Broadcasting spatial audio

A single spatialised audio mix is created on the server, delivered to clients as a multi-channel or ambisonic stream which is then rendered on the clients.

It is relatively easy to generate an ambisonic mix of something like a concert, distribute this to very large numbers of clients which can then rotate and render the sound field locally.

Almost infinite scaling can be achieved with CDNs and there are several mature and well-supported rendering technologies such as Dolby Atmos, or Apple's Airpod Spatial Audio, that can easily be integrated into clients to support this pattern.

The problem with broadcasting is that it's only broadcasting.
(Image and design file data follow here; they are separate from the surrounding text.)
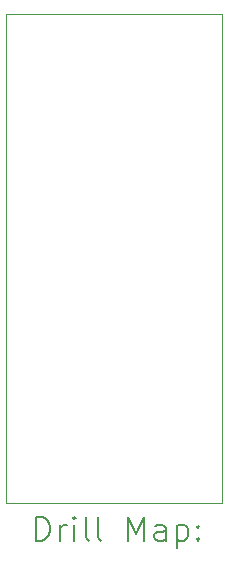
<source format=gbr>
%TF.GenerationSoftware,KiCad,Pcbnew,8.0.7*%
%TF.CreationDate,2025-03-14T20:28:13+02:00*%
%TF.ProjectId,TSSOP32-14mm Adapter,5453534f-5033-4322-9d31-346d6d204164,V1*%
%TF.SameCoordinates,Original*%
%TF.FileFunction,Drillmap*%
%TF.FilePolarity,Positive*%
%FSLAX45Y45*%
G04 Gerber Fmt 4.5, Leading zero omitted, Abs format (unit mm)*
G04 Created by KiCad (PCBNEW 8.0.7) date 2025-03-14 20:28:13*
%MOMM*%
%LPD*%
G01*
G04 APERTURE LIST*
%ADD10C,0.100000*%
%ADD11C,0.200000*%
G04 APERTURE END LIST*
D10*
X-152400Y-3975100D02*
X-152400Y165100D01*
X-152400Y165100D02*
X1676400Y165100D01*
X1676400Y-3975100D02*
X1676400Y165100D01*
X1676400Y-3975100D02*
X-152400Y-3975100D01*
D11*
X103377Y-4291584D02*
X103377Y-4091584D01*
X103377Y-4091584D02*
X150996Y-4091584D01*
X150996Y-4091584D02*
X179567Y-4101108D01*
X179567Y-4101108D02*
X198615Y-4120155D01*
X198615Y-4120155D02*
X208139Y-4139203D01*
X208139Y-4139203D02*
X217662Y-4177298D01*
X217662Y-4177298D02*
X217662Y-4205870D01*
X217662Y-4205870D02*
X208139Y-4243965D01*
X208139Y-4243965D02*
X198615Y-4263012D01*
X198615Y-4263012D02*
X179567Y-4282060D01*
X179567Y-4282060D02*
X150996Y-4291584D01*
X150996Y-4291584D02*
X103377Y-4291584D01*
X303377Y-4291584D02*
X303377Y-4158250D01*
X303377Y-4196346D02*
X312901Y-4177298D01*
X312901Y-4177298D02*
X322424Y-4167774D01*
X322424Y-4167774D02*
X341472Y-4158250D01*
X341472Y-4158250D02*
X360520Y-4158250D01*
X427186Y-4291584D02*
X427186Y-4158250D01*
X427186Y-4091584D02*
X417662Y-4101108D01*
X417662Y-4101108D02*
X427186Y-4110631D01*
X427186Y-4110631D02*
X436710Y-4101108D01*
X436710Y-4101108D02*
X427186Y-4091584D01*
X427186Y-4091584D02*
X427186Y-4110631D01*
X550996Y-4291584D02*
X531948Y-4282060D01*
X531948Y-4282060D02*
X522424Y-4263012D01*
X522424Y-4263012D02*
X522424Y-4091584D01*
X655758Y-4291584D02*
X636710Y-4282060D01*
X636710Y-4282060D02*
X627186Y-4263012D01*
X627186Y-4263012D02*
X627186Y-4091584D01*
X884329Y-4291584D02*
X884329Y-4091584D01*
X884329Y-4091584D02*
X950996Y-4234441D01*
X950996Y-4234441D02*
X1017662Y-4091584D01*
X1017662Y-4091584D02*
X1017662Y-4291584D01*
X1198615Y-4291584D02*
X1198615Y-4186822D01*
X1198615Y-4186822D02*
X1189091Y-4167774D01*
X1189091Y-4167774D02*
X1170044Y-4158250D01*
X1170044Y-4158250D02*
X1131948Y-4158250D01*
X1131948Y-4158250D02*
X1112901Y-4167774D01*
X1198615Y-4282060D02*
X1179567Y-4291584D01*
X1179567Y-4291584D02*
X1131948Y-4291584D01*
X1131948Y-4291584D02*
X1112901Y-4282060D01*
X1112901Y-4282060D02*
X1103377Y-4263012D01*
X1103377Y-4263012D02*
X1103377Y-4243965D01*
X1103377Y-4243965D02*
X1112901Y-4224917D01*
X1112901Y-4224917D02*
X1131948Y-4215393D01*
X1131948Y-4215393D02*
X1179567Y-4215393D01*
X1179567Y-4215393D02*
X1198615Y-4205870D01*
X1293853Y-4158250D02*
X1293853Y-4358250D01*
X1293853Y-4167774D02*
X1312901Y-4158250D01*
X1312901Y-4158250D02*
X1350996Y-4158250D01*
X1350996Y-4158250D02*
X1370044Y-4167774D01*
X1370044Y-4167774D02*
X1379567Y-4177298D01*
X1379567Y-4177298D02*
X1389091Y-4196346D01*
X1389091Y-4196346D02*
X1389091Y-4253489D01*
X1389091Y-4253489D02*
X1379567Y-4272536D01*
X1379567Y-4272536D02*
X1370044Y-4282060D01*
X1370044Y-4282060D02*
X1350996Y-4291584D01*
X1350996Y-4291584D02*
X1312901Y-4291584D01*
X1312901Y-4291584D02*
X1293853Y-4282060D01*
X1474805Y-4272536D02*
X1484329Y-4282060D01*
X1484329Y-4282060D02*
X1474805Y-4291584D01*
X1474805Y-4291584D02*
X1465282Y-4282060D01*
X1465282Y-4282060D02*
X1474805Y-4272536D01*
X1474805Y-4272536D02*
X1474805Y-4291584D01*
X1474805Y-4167774D02*
X1484329Y-4177298D01*
X1484329Y-4177298D02*
X1474805Y-4186822D01*
X1474805Y-4186822D02*
X1465282Y-4177298D01*
X1465282Y-4177298D02*
X1474805Y-4167774D01*
X1474805Y-4167774D02*
X1474805Y-4186822D01*
M02*

</source>
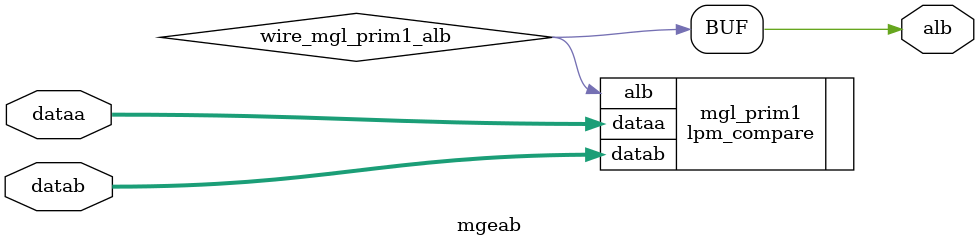
<source format=v>






//synthesis_resources = lpm_compare 1 
//synopsys translate_off
`timescale 1 ps / 1 ps
//synopsys translate_on
module  mgeab
	( 
	alb,
	dataa,
	datab) /* synthesis synthesis_clearbox=1 */;
	output   alb;
	input   [5:0]  dataa;
	input   [5:0]  datab;

	wire  wire_mgl_prim1_alb;

	lpm_compare   mgl_prim1
	( 
	.alb(wire_mgl_prim1_alb),
	.dataa(dataa),
	.datab(datab));
	defparam
		mgl_prim1.lpm_representation = "UNSIGNED",
		mgl_prim1.lpm_type = "LPM_COMPARE",
		mgl_prim1.lpm_width = 6;
	assign
		alb = wire_mgl_prim1_alb;
endmodule //mgeab
//VALID FILE

</source>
It's a one way distribution of content that neither takes in streams of audio from clients to be included in the mix, nor delivers individualised mixes to each client based on their position in a virtual audio space. If it's what you want, ambisonic broadcasting is a great solution, but if you need many-to-many spatial audio it's unsuitable.

Client side rendering

In contrast, client side rendering supports two-way, many-to-many spatialised audio that can be used for things like virtual chat rooms. You send everyone's audio to everyone and make use of their local processing power to do the mixing and the rendering, and the central server only has to do a bit of signalling.

There are quite a few libraries available, both native and browser based, for doing client side spatialised audio mixing and rendering, for example three.js directly supports positional audio.

This works very well for smaller numbers of people as the audio can be sent peer-to-peer and the computation is distributed between them, but as you increase the numbers you place more load on each node's cpu and network.

You can't add many more nodes before the local networking and cpu capacity of heterogeneous client devices cannot keep up and things start breaking.

Server side rendering

Server side rendering also supports rich many-to-many spatial audio, but compared to client side you do very little at the client end, only sending single streams to and from a server. All the hard work of mixing and then rendering the spatialised audio is done centrally. The down-side of this approach is that you need to use more cpu in the cloud as the audio processing moves from the edge to the centre.

The up-side is that the clients are very slight in terms of complexity, network and cpu usage, making integration easier and connections more robust. More importantly you can mix many, many more audio sources together than is possible with client side rendering.

Panaudia may not be the best choice for spatialised audio for very small groups of people, or if you want to broadcast the same ambisonic mix to many thousands, but if you want large groups of people to come together in virtual space Panaudia is a good choice.